The Graves of Whitechapel
Whitechapel, London in the winter of 1882. Cage (Micajah) Lackmann is a young-ish barrister, charming, handsome and a poet to boot, who ostensibly makes his living and reputation defending the innocent in the criminal courts of London. While he may appear to be a 19th-century younger Rumpole, he is controlled and paid by a thuggish local criminal boss, one Obediah Pincott, a Ukrainian despite his name, who uses Cage to get his criminal, and necessarily guilty, employees off various charges. Cage is therefore very much disliked by the local police. Matters become difficult when there is a murder of a youth, Baxter Spring, dressed in female clothing and garishly made up, using precisely the same modus operandi of a similar murder five years ago. Moses Pickering, whom Cage successfully defended five years ago on that charge of murder, has disappeared after this second murder. Cage becomes the focus of local attention, but as he makes progress in the case, he becomes aware that there is someone looking to implicate him in the crime and threats encircle him. There is a shocking denouement, which certainly throws both the reader and Cage Lackmann.

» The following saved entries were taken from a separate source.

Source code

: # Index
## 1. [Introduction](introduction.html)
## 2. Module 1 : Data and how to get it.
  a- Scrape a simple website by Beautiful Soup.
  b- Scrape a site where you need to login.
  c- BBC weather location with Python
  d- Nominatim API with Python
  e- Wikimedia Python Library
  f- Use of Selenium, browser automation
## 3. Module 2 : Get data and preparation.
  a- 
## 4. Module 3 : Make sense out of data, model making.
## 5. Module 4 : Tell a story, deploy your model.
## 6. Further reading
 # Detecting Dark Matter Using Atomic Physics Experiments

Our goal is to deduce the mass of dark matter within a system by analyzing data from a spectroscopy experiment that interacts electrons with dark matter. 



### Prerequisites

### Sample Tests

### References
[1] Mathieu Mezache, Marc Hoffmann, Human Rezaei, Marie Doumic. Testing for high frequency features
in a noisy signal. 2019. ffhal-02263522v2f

This is an excellent story, with a meandering and engaging plot set firmly in the filth and horrors of social Darwinian Victorian London. Despite his faults, of which he is himself quite well aware, Cage Lackmann seems to be a decent enough cove who has been thrust by circumstances into a difficult position. The reader wants him to do well, but he is up against a network of wealth, power, crime and corruption. The historical context is admirable and convincing. The novel had the feel of a sequel as it continually referred to events that occurred before the narrative and I had to check that this was not, in fact, part of a series.